(TASK GOAL):
Write out the lines of the data records below exactly, starting with the first line and continuing up to and including the line that contains "1590/2358-2936e2017015".

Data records
▶
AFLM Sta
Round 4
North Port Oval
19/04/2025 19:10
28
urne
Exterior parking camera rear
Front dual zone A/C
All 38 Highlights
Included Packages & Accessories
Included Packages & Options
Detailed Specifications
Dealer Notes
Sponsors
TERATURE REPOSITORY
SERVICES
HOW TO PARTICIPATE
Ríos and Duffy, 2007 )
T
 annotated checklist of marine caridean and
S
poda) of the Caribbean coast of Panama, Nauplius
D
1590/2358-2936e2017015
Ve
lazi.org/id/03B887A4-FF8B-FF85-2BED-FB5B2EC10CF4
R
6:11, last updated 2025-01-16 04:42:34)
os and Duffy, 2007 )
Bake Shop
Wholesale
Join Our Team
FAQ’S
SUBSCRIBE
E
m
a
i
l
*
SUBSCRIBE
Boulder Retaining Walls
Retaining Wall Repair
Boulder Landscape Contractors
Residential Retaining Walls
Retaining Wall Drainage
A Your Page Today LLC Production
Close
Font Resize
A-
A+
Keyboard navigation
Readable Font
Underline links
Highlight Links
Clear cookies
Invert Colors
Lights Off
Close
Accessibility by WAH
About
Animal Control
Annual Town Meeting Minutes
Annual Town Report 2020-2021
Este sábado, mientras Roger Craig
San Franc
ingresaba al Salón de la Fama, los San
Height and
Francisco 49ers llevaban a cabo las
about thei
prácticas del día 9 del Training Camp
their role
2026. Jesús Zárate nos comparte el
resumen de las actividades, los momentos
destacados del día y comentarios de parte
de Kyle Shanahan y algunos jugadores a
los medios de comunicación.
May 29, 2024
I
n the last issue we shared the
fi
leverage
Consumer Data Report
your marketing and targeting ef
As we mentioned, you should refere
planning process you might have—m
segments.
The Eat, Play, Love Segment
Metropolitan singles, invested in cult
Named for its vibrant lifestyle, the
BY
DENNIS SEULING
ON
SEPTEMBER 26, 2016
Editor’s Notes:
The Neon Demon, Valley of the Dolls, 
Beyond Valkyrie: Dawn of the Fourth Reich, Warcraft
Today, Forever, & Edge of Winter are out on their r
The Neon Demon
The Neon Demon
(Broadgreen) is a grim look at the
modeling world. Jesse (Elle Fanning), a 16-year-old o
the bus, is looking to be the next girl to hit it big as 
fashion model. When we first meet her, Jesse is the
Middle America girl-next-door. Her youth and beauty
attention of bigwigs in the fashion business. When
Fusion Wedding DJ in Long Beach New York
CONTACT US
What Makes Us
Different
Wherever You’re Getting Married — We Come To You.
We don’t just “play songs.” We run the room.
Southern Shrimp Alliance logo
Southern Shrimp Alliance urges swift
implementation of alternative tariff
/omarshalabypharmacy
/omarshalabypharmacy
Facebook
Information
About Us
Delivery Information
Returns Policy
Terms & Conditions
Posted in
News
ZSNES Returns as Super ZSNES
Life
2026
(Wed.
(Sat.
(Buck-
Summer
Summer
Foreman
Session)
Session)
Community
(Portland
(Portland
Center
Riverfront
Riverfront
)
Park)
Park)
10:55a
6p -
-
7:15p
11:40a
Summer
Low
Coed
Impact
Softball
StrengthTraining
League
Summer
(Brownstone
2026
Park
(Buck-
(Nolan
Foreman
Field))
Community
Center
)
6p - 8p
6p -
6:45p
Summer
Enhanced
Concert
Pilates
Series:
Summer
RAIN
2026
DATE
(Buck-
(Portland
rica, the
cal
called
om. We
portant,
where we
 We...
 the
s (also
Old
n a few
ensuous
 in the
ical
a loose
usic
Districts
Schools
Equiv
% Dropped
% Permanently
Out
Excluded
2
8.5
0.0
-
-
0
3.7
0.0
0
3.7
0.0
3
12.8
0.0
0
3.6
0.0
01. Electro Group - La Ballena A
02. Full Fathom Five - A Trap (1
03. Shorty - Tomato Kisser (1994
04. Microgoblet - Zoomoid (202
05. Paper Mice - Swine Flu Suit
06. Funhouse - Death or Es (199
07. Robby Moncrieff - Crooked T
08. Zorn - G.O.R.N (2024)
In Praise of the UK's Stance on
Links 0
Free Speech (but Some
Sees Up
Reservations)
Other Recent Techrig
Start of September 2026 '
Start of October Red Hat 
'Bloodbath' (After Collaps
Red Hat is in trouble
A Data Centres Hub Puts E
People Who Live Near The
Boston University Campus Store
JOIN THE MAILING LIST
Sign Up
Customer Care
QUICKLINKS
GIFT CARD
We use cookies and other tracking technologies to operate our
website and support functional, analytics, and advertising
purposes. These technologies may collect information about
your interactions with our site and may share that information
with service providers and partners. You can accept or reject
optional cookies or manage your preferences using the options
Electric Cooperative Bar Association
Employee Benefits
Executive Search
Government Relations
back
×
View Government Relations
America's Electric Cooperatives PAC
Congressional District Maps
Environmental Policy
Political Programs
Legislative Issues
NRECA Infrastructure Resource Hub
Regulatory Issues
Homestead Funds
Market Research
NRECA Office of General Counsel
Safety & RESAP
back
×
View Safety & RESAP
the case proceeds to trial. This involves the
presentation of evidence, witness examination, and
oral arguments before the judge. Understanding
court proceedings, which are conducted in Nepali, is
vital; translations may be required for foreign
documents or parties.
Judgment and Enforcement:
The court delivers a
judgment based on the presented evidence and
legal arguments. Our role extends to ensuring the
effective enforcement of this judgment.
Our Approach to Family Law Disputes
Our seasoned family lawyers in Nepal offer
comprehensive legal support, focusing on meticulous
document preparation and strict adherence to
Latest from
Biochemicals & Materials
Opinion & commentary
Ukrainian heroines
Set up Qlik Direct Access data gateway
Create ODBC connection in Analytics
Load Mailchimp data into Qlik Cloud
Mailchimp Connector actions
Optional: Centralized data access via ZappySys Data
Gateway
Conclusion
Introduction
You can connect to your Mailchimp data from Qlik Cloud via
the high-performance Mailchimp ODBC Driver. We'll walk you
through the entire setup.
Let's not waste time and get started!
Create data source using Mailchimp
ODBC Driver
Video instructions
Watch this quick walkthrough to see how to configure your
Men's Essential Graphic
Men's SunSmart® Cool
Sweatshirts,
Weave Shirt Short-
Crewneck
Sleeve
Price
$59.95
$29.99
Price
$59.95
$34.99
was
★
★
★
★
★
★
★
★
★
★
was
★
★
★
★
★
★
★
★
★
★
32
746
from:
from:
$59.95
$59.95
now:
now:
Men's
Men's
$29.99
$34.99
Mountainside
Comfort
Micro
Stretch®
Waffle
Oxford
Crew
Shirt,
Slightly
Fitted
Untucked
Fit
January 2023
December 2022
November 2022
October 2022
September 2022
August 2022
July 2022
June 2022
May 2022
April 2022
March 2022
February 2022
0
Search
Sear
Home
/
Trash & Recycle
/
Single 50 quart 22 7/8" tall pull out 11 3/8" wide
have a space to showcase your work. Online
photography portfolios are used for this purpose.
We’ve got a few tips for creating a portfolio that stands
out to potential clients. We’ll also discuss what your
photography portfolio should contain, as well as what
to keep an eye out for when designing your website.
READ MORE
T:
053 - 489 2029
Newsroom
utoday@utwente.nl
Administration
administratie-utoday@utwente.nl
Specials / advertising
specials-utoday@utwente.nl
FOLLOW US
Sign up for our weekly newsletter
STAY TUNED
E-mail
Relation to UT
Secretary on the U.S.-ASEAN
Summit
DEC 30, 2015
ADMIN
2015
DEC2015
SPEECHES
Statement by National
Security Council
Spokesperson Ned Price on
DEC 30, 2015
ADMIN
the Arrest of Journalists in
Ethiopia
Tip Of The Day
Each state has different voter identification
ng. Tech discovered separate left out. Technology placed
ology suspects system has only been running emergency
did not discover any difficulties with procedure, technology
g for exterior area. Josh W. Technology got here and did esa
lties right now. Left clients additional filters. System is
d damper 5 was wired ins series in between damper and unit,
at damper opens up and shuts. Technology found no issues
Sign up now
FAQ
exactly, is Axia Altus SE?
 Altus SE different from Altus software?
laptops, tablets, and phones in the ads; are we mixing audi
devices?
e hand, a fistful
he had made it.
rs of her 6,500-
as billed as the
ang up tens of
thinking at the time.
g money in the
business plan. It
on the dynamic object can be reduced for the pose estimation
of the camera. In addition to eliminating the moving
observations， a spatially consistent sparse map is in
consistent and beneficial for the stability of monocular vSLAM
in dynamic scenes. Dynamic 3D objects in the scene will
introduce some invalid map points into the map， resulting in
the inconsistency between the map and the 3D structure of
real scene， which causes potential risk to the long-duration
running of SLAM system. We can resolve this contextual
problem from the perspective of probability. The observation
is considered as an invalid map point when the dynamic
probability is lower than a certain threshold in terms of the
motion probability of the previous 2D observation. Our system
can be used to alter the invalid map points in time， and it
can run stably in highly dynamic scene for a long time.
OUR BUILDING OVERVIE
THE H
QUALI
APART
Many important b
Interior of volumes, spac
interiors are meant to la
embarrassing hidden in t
◀
(RESULT):
AFLM Sta
Round 4
North Port Oval
19/04/2025 19:10
28
urne
Exterior parking camera rear
Front dual zone A/C
All 38 Highlights
Included Packages & Accessories
Included Packages & Options
Detailed Specifications
Dealer Notes
Sponsors
TERATURE REPOSITORY
SERVICES
HOW TO PARTICIPATE
Ríos and Duffy, 2007 )
T
 annotated checklist of marine caridean and
S
poda) of the Caribbean coast of Panama, Nauplius
D
1590/2358-2936e2017015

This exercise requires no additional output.